Why are criticism and feedback so hard to take?
It doesn’t matter if you’re in the corporate environment or at home with your nearest and dearest, hearing negative feedback about yourself seems to hit hard, and can shatter the way you thought things worked in an instant.
The reason criticism hits us so hard is that it often impacts us on the level of the ego emotions: doubt, shame & embarrassment, vulnerability, fear, guilt and anger, as well as on the physiological level through shock.
The Ego Emotions
So as we’re sitting there hearing the negative feedback, we begin to doubt – our abilities, ourselves as people, our likability, our sense belonging.
We feel shame and want to cringe in embarrassment when someone mentions a fault we thought was hidden or, even worse, we didn’t know we had.
We feel vulnerable and exposed, as if the person was attacking us directly, and that makes us scared – for our lives, our jobs, our sense security.

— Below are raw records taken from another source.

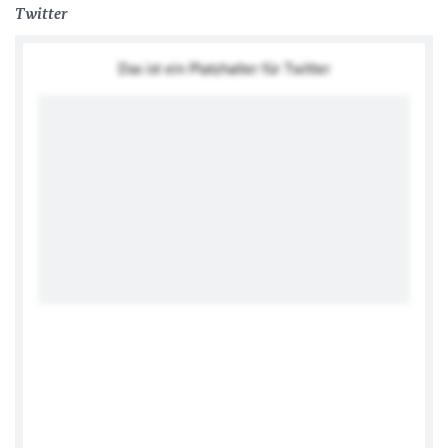
Twitter
Das ist ein Platzhalter für Twitter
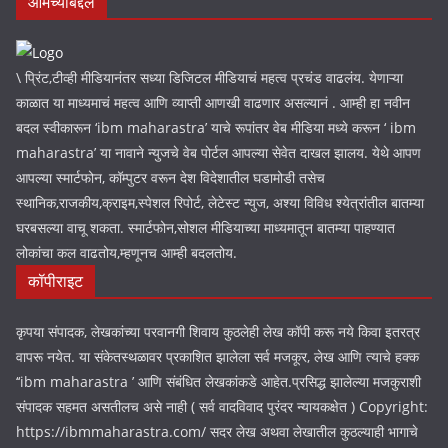
आमच्याबद्दल
\ प्रिंट,टीव्ही मीडियानंतर सध्या डिजिटल मीडियाचं महत्व प्रचंड वाढलंय. येणाऱ्या
काळात या माध्यमाचं महत्व आणि व्याप्ती आणखी वाढणार असल्यानं . आम्ही हा नवीन
बदल स्वीकारून ‘ibm maharastra’ याचे रूपांतर वेब मीडिया मध्ये करून ‘ ibm
maharastra’ या नावाने न्युजचे वेब पोर्टल आपल्या सेवेत दाखल झालय. येथे आपण
आपल्या स्मार्टफोन, कॉम्पुटर वरून देश विदेशातील घडामोडी तसेच
स्थानिक,राजकीय,क्राइम,स्पेशल रिपोर्ट, लेटेस्ट न्युज, अश्या विविध श्येत्रांतील बातम्या
घरबसल्या वाचू शकता. स्मार्टफोन,सोशल मीडियाच्या माध्यमातून बातम्या पाहण्यात
लोकांचा कल वाढतोय,म्हणूनच आम्ही बदलतोय.
कॉपीराइट
कृपया संपादक, लेखकांच्या परवानगी शिवाय कुठलेही लेख कॉपी करू नये किवा इतरत्र
वापरू नयेत. या संकेतस्थळावर प्रकाशित झालेला सर्व मजकूर, लेख आणि त्याचे हक्क
‘‘ibm maharastra ’ आणि संबंधित लेखकांकडे आहेत.प्रसिद्ध झालेल्या मजकुराशी
संपादक सहमत असतीलच असे नाही ( सर्व वादविवाद पुरंदर न्यायकक्षेत ) Copyright:
https://ibmmaharastra.com/ सदर लेख अथवा लेखातील कुठल्याही भागाचे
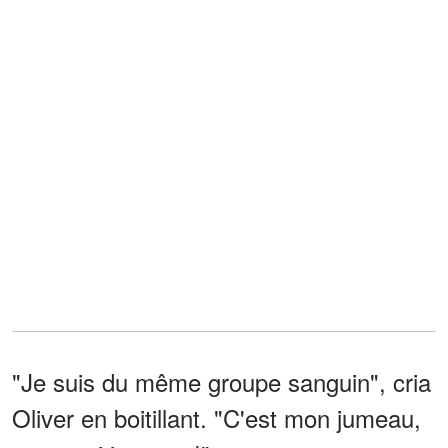
"Je suis du même groupe sanguin", cria
Oliver en boitillant. "C'est mon jumeau,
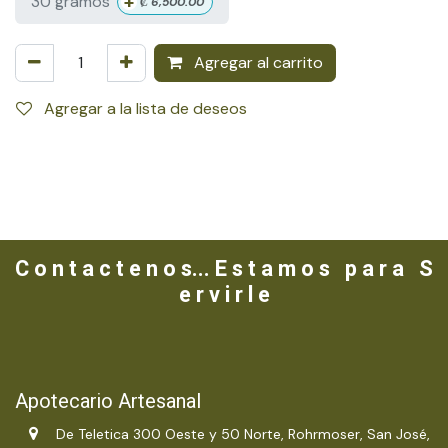
+
30 gramos
₡
6,500.00
Agregar al carrito
Agregar a la lista de deseos
C o n t a c t e n o s... E s t a m o s p a r a S
e r v i r l e
Apotecario Artesanal
De Teletica 300 Oeste y 50 Norte, Rohrmoser, San José,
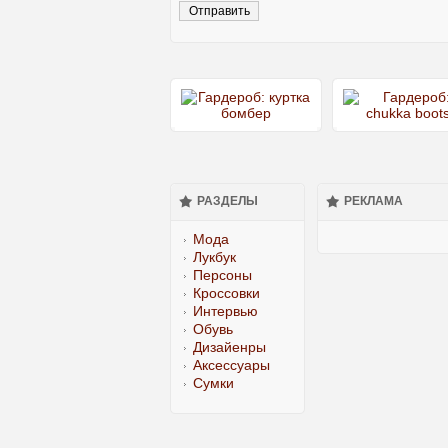
РАЗДЕЛЫ
РЕКЛАМА
Мода
Лукбук
Персоны
Кроссовки
Интервью
Обувь
Дизайенры
Аксессуары
Сумки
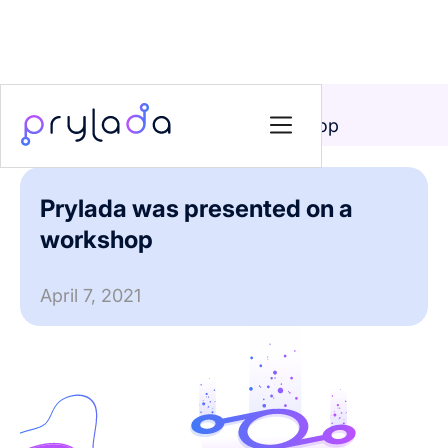
Home
>
News
>
Prylada was presented on a workshop
Prylada was presented on a
workshop
April 7, 2021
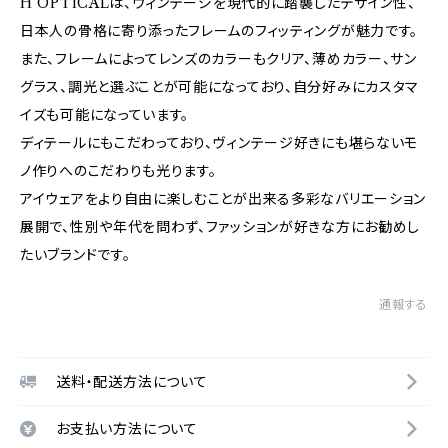
H OPTICALは、ヴィンテージを現代的に踏襲したデザイン性、
日本人の骨格に寄り添ったフレームのフィッティングが魅力です。
また、フレームによってレンズのカラーもクリア、薄めカラー、サン
グラス、調光と選ぶことが可能になっており、自分好みにカスタマ
イズも可能になっています。
ディテールにもこだわっており、ヴィンテージ好きにも堪らないモ
ノ作りへのこだわりも光ります。
アイウェアをより自由に楽しむことが出来る多彩なバリエーション
展開で、性別や年代を問わず、ファッションが好きな方にお勧めし
たいブランドです。
通報する
送料・配送方法について
お支払い方法について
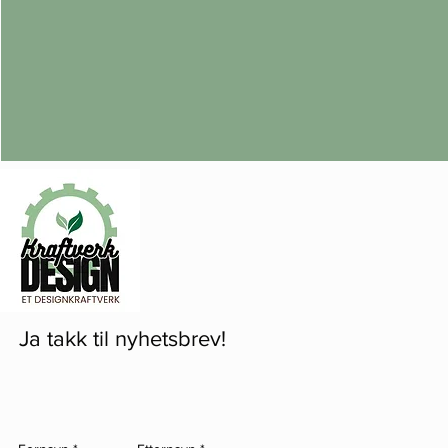
Ja takk til nyhetsbrev!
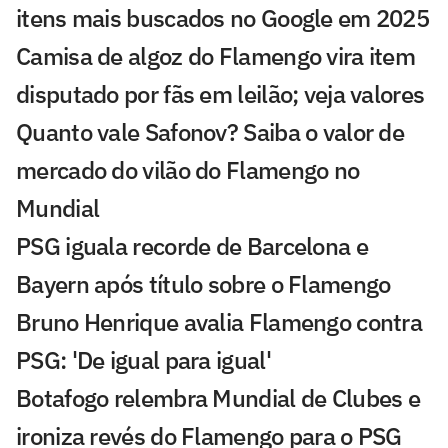
itens mais buscados no Google em 2025
Camisa de algoz do Flamengo vira item
disputado por fãs em leilão; veja valores
Quanto vale Safonov? Saiba o valor de
mercado do vilão do Flamengo no
Mundial
PSG iguala recorde de Barcelona e
Bayern após título sobre o Flamengo
Bruno Henrique avalia Flamengo contra
PSG: 'De igual para igual'
Botafogo relembra Mundial de Clubes e
ironiza revés do Flamengo para o PSG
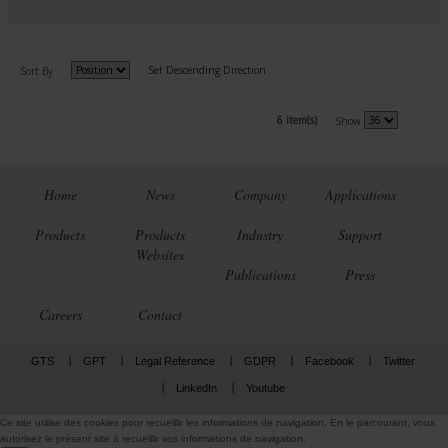
Set Descending Direction
Sort By
6 item(s)
Show
Home
News
Company
Applications
Products
Products
Industry
Support
Websites
Publications
Press
Careers
Contact
GTS
GPT
Legal Reference
GDPR
Facebook
Twitter
LinkedIn
Youtube
Ce site utilise des cookies pour recueillir les informations de navigation. En le parcourant, vous
autorisez le présent site à recueillir vos informations de navigation.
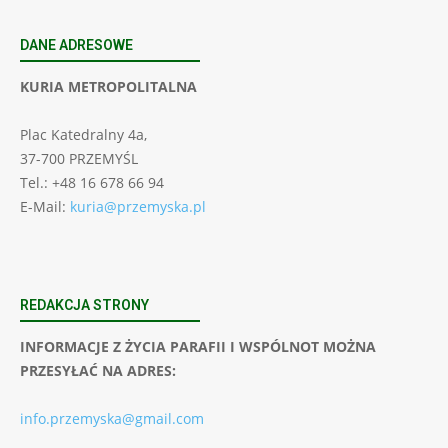
DANE ADRESOWE
KURIA METROPOLITALNA
Plac Katedralny 4a,
37-700 PRZEMYŚL
Tel.: +48 16 678 66 94
E-Mail:
kuria@przemyska.pl
REDAKCJA STRONY
INFORMACJE Z ŻYCIA PARAFII I WSPÓLNOT MOŻNA
PRZESYŁAĆ NA ADRES:
info.przemyska@gmail.com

We feel guilty because we could have done more or we know we haven’t been performing at our best. Perhaps we project that guilt onto our bosses and coworkers – assigning blame to them instead of facing the consequences of accepting responsibility ourselves.
Finally there is probably anger – anger at the self for not being good enough, anger at other parties for not offering enough support, guidance, time, care, understanding.
It’s all about ME!
The last thing that engaging the ego does is that it makes it personal – this is not designed to help the person, it’s obviously an attack designed to break them down.

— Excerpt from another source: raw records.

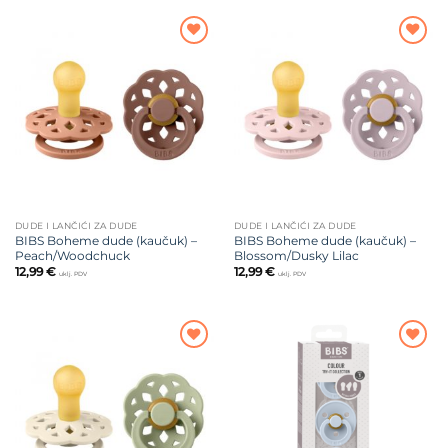
Dodajte
Dodajte
na listu
na listu
želja
želja
DUDE I LANČIĆI ZA DUDE
DUDE I LANČIĆI ZA DUDE
BIBS Boheme dude (kaučuk) –
BIBS Boheme dude (kaučuk) –
Peach/Woodchuck
Blossom/Dusky Lilac
12,99
€
12,99
€
uklj. PDV
uklj. PDV
Dodajte
Dodajte
na listu
na listu
želja
želja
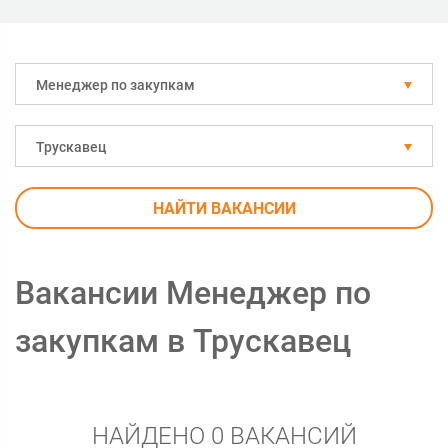
Менеджер по закупкам
Трускавец
НАЙТИ ВАКАНСИИ
Вакансии Менеджер по
закупкам в Трускавец
НАЙДЕНО 0 ВАКАНСИЙ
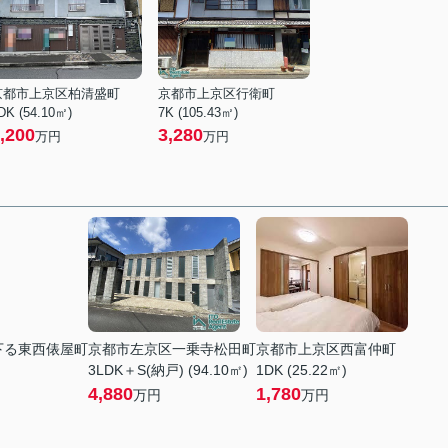
京都市上京区柏清盛町
京都市上京区行衛町
DK (54.10㎡)
7K (105.43㎡)
,200
3,280
万円
万円
下る東西俵屋町
京都市左京区一乗寺松田町
京都市上京区西富仲町
3LDK＋S(納戸) (94.10㎡)
1DK (25.22㎡)
4,880
1,780
万円
万円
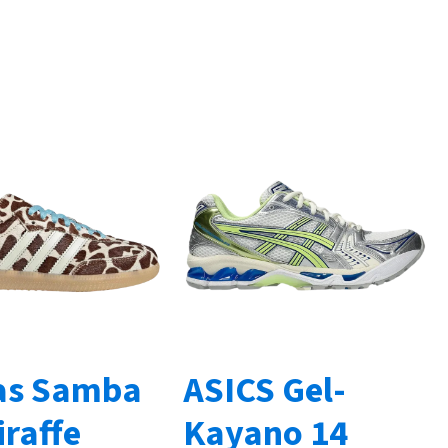
as Samba
ASICS Gel-
raffe
Kayano 14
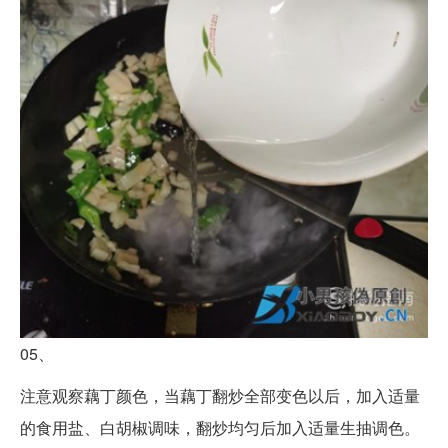
05、
注意观察藕丁颜色，当藕丁翻炒全部变色以后，加入适量
的食用盐、白胡椒调味，翻炒均匀后加入适量生抽调色。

So, even though from a management point of view you’re just being efficient and maintaining distance, the person will perceive it as an attack because their ego is engaged.

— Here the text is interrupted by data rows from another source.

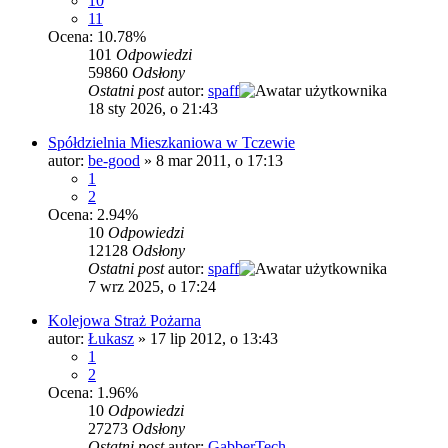
10
11
Ocena: 10.78%
101
Odpowiedzi
59860
Odsłony
Ostatni post
autor:
spaff
18 sty 2026, o 21:43
Spółdzielnia Mieszkaniowa w Tczewie
autor:
be-good
»
8 mar 2011, o 17:13
1
2
Ocena: 2.94%
10
Odpowiedzi
12128
Odsłony
Ostatni post
autor:
spaff
7 wrz 2025, o 17:24
Kolejowa Straż Pożarna
autor:
Łukasz
»
17 lip 2012, o 13:43
1
2
Ocena: 1.96%
10
Odpowiedzi
27273
Odsłony
Ostatni post
autor:
GabberTech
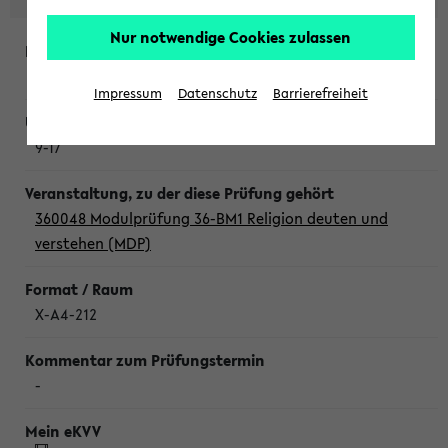
Nur notwendige Cookies zulassen
Donnerstag, 6. August 2026
Impressum
Datenschutz
Barrierefreiheit
9-17
360048 Modulprüfung 36-BM1 Religion deuten und
verstehen (MDP)
X-A4-212
-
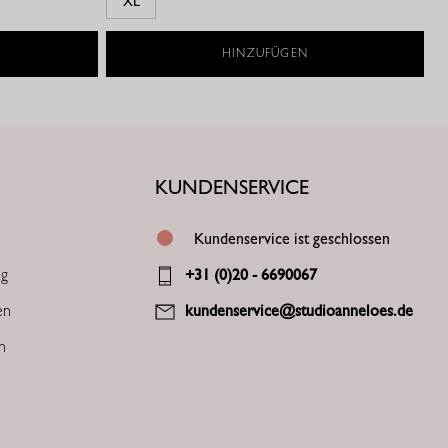
XL
HINZUFÜGEN
KUNDENSERVICE
Kundenservice ist geschlossen
ng
+31 (0)20 - 6690067
en
kundenservice@studioanneloes.de
en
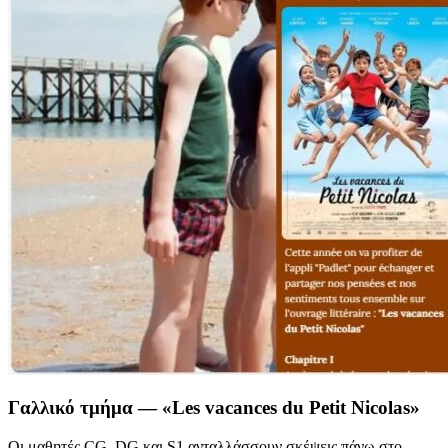
Γαλλικό τμήμα — «Les vacances du Petit Nicolas»
Οι μαθητές CG, DG και S1 ανταλλάσσουν σκέψεις πάνω στο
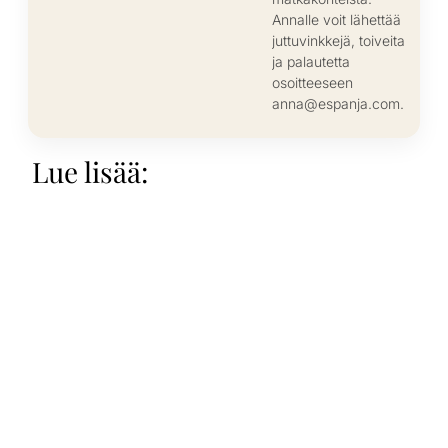
Annalle voit lähettää
juttuvinkkejä, toiveita
ja palautetta
osoitteeseen
anna@espanja.com.
Lue lisää:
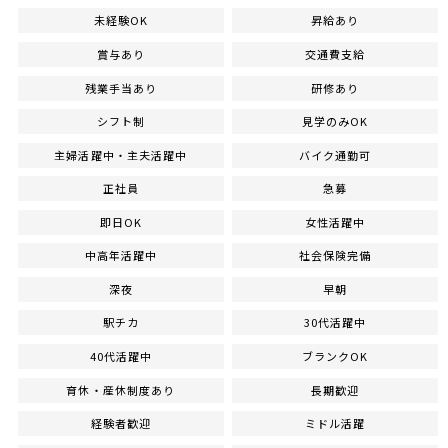
未経験OK
昇給あり
賞与あり
交通費支給
残業手当あり
研修あり
シフト制
見学のみOK
主婦活躍中・主夫活躍中
バイク通勤可
正社員
急募
即日OK
女性活躍中
中高年活躍中
社会保険完備
深夜
早朝
駅チカ
30代活躍中
40代活躍中
ブランクOK
育休・産休制度あり
長期歓迎
経験者歓迎
ミドル活躍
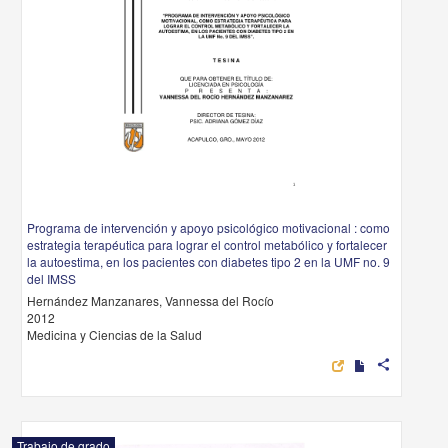
Programa de intervención y apoyo psicológico motivacional : como
estrategia terapéutica para lograr el control metabólico y fortalecer
la autoestima, en los pacientes con diabetes tipo 2 en la UMF no. 9
del IMSS
Hernández Manzanares, Vannessa del Rocío
2012
Medicina y Ciencias de la Salud
share
Trabajo de grado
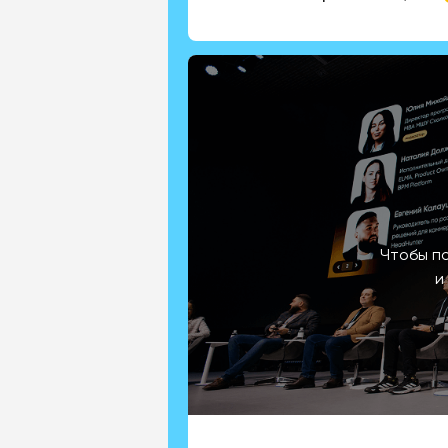
Чтобы п
и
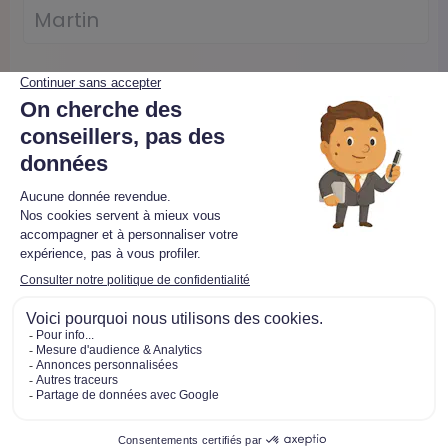
Prénom
*
E-mail
*
Téléphone
*
Ville et code postal
*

The thing about your body perceiving it as an attack though – well your body is going to respond as if it’s being attacked.
…and a Physiological Emotion
The physiological emotion that comes into play? Shock.
You know how when you’re watching a scary movie and you catch yourself jumping at something that happened on the screen – perhaps even screaming out loud? Well your body and mind are not necessarily designed to know the difference between what you imagine or watch and what you actually experience.
As far as your mind is concerned, if your eyes saw it and your ears heard it then it must be real – seeing is believing after all.
So basically what you’re experiencing is a fight or flight or panic response when you watch a scary movie. You feel scared because your mind thinks you’re going through this to a degree and your system is genuinely scared.
The thing about a physiological emotion is that you have no control over it: it floods through your body causing all manner of physical reactions that you can’t seem to stop: your hands get warm and clammy, your throat closes up, everything gets louder, brighter and colder, you may experience cold and hot flushes; you definitely experience that gut churning surge that starts in your tummy.
Sure it gives you great eyesight and hearing and the ability to take nice big breaths so that you can run fast – but it also activates your terrestrial or primitive brain, when you actually need your forebrain activated in order to be able to think and communicate coherently.
Two Levels of Fear
What you must understand here is that you’re now battling fear on two levels: the terrestrial, instinctual or physical level with the chemical reaction of the stress hormones and you’ve engaged the fear of the ego, which is an attack on the emotional, mental and spiritual planes.
Tackling the physical response is actually a lot simpler than what you’d think. If the person is already having a shock experience and you want to stop the flow of hormones in their body, then this physical shock release process will give enormous and immediate relief in most cases. It’s also a great exercise to do regularly and vigorously if you’re prone to carrying your weight around your gut.
A second approach would be to employ a calming technique before you go into the meeting, such as the Quick Coherence Technique from HeartMath, available as a free download on the Life Coaches Toolbox website, or even the BodyTalk Cortices Tapping Technique, which can be taught easily in under a minute.
These techniques will settle your energy and improve your focus, and if undertaken together by all the participants in the forum, will actively encourage coherence and entrainment, which will automatically result in better communication and flow of dialogue, as well as an increased sense of positivity.
Read more about coherence and entrainment at HeartMath
The Second Level of Fear
The ego level of fear can stem from a number of places and events, from what we learned and experienced growing up to our own sense or lack of self worth to errant belief systems, generational patterns and even active memories.
When we’re younger, often the only time we get feedback and criticism is under a negative experience, a pattern that continues into adulthood and the workplace. One way to tackle this therefore is through your communication and delivery style.
In NeuroLinguistic Programming one of the presuppositions, a core belief you work from, is that the meaning of your communication is the response you get.
The essence of what’s important to understand here is that it’s not necessarily about your delivery being wrong, it’s that it’s wrong for the person’s level of understanding.
Luckily, the effects of using any of the tools listed above will make communication and dialogue flow more easily because your systems are aligned and working together coherently.
This combined with basic adjustments to your physical communication delivery style and vocabulary will make feedback sessions and meetings flow much more smoothly.